§ YOUR TASK: In the rows below, render the stretch from the line containing "Take the way" through the line containing "Answer: approximately 45°", both ends included, as a numbered list with blank lines left out.

§ GIVEN DATA:
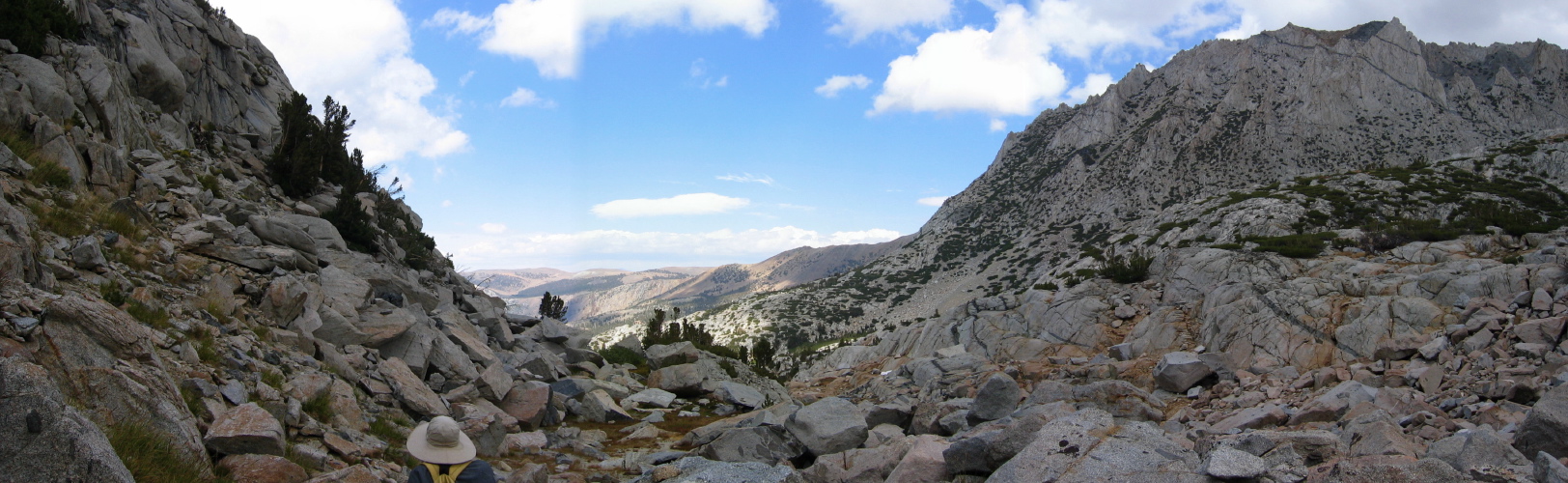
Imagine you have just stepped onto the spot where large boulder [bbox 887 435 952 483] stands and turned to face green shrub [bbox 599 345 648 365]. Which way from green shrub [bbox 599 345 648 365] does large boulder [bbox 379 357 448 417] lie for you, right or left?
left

...

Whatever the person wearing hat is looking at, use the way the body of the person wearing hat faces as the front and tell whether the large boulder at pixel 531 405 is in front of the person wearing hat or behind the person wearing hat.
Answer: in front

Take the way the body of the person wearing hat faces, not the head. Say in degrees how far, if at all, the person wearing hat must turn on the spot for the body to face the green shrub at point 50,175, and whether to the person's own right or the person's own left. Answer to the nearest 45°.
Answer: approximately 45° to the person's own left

§ YOUR SOLUTION:
1. Take the way the body of the person wearing hat faces, not the head. Say in degrees how far, if at all, the person wearing hat must turn on the spot for the body to face the green shrub at point 50,175, and whether to the person's own right or the person's own left. Answer to the nearest 45°.
2. Answer: approximately 45° to the person's own left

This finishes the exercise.